We are trying to figure out which algorithms run faster than others by performing experiments. To be fairly confident of the results we must collect a large amount of data, for a variety of inputs as large as possible. Your eventual goal is to produce a spreadsheet that looks like this:
Input size | Insertion sort | Selection sort | Quicksort |
---|---|---|---|
1000 | 23 | 52 | 28 |
2000 | 43 | 72 | 38 |
3000 | 63 | 82 | 48 |
4000 | 83 | 92 | 58 |
... | .. | .. | .. |
What this means is that for random arrays of size 1000 you ran insertion sort a number of times and on average it took 23 seconds for it to sort the input on your computer. The numbers here are completely made up of course, while your numbers should come from actual experiments. Some important details:
There are two important sub-topics that we need to expand on: what data will you use and how you will measure performance
Inputs: I would like you to consider one kind of input: completely random arrays. You should generate an array of n elements simply by producing n random numbers in the range 1..n. Use the rand() function for this (see here for an example).
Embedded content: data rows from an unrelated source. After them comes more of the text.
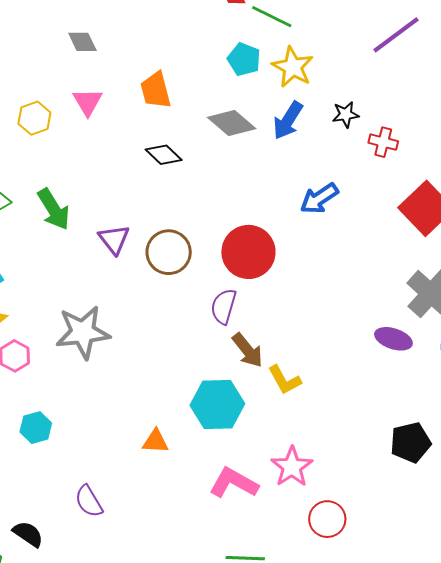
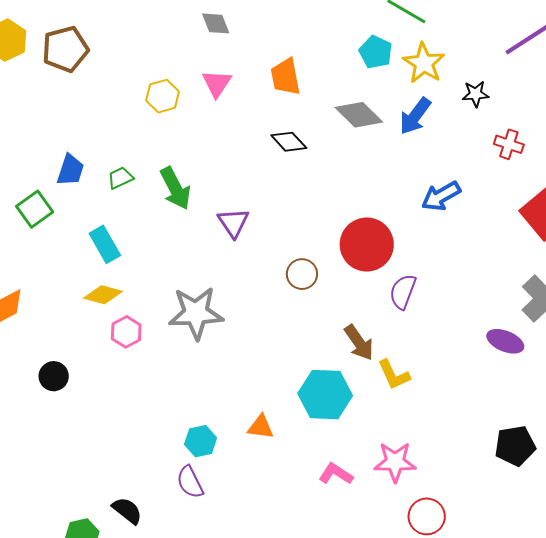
black star: (346, 114) -> (476, 94), moved
brown circle: (169, 252) -> (302, 274), moved, size x0.7
purple semicircle: (224, 306) -> (403, 292), moved
cyan hexagon: (36, 428) -> (201, 441), moved
pink star: (292, 467) -> (395, 462), turned 30
pink L-shape: (234, 483) -> (336, 474), size x0.7

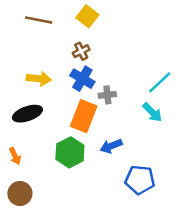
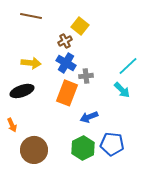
yellow square: (87, 16) -> (80, 26), moved
green hexagon: (70, 152) -> (83, 148), moved
brown circle: (20, 194) -> (34, 150), moved, size x1.4

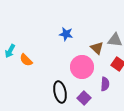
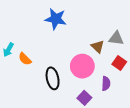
blue star: (66, 34) -> (56, 19), moved, size x1.5
black ellipse: (60, 92) -> (53, 78), moved

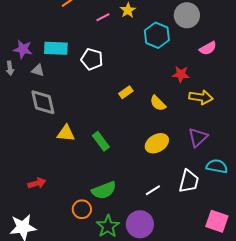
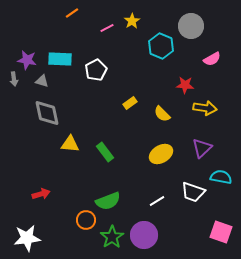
white pentagon: (92, 59) -> (96, 70), turned 30
white trapezoid: (189, 181) -> (193, 192), turned 95

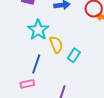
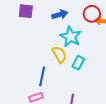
cyan star: (38, 30) -> (71, 37), moved

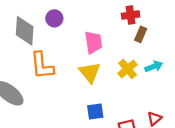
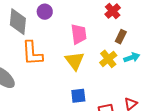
red cross: (131, 15) -> (113, 11), turned -35
brown rectangle: (141, 34) -> (121, 37), moved

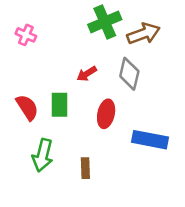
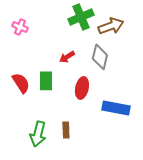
green arrow: (43, 155) -> (38, 134), moved

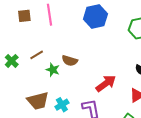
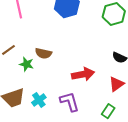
red arrow: (106, 83) -> (83, 74), turned 30

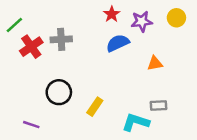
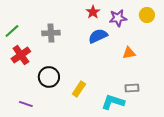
green line: (14, 25) -> (12, 31), moved
red cross: (31, 47) -> (21, 55), moved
Measuring time: The most straightforward way to measure time in C++ is using the time() function. It is contained in the header file <time.h>. time() returns the number of seconds elapsed since 1/1/1970. To measure the time it takes for a function to execute you call time() before the function, then call the function and then call time() again. Subtracting the two values gives us the desired time. See an example here. An important point to keep in mind is that since we are measuring time in seconds data points of just a few seconds are likely to be affected by rounding errors. In other words, if something takes 2.5 seconds to execute the above technique will estimate the answer as 2 or 3 seconds, both of which are 20% off. If it takes 100.5 seconds though, the rounding error is at most 1%.
Goal: After you have run all the experiments you should gather the data in one spreadsheet. Then try to summarize the results graphically using charts (Excel skills will come in handy here, but if you don't like Excel I can suggest other freely available tools for the job). Finally, provide a brief evaluation of the results. Do your experiments agree with the theory we discussed in class? Why? Your answer must be supported by your data!
What to submit: Hand in a technical report including a brief description of your methodology, your charts and your conclusions. As a supplemental technical appendix, also submit the one spreadsheet and any programs you wrote. The report and other materials should be handed both electronically (in pdf format only through blackboard) and in person in class.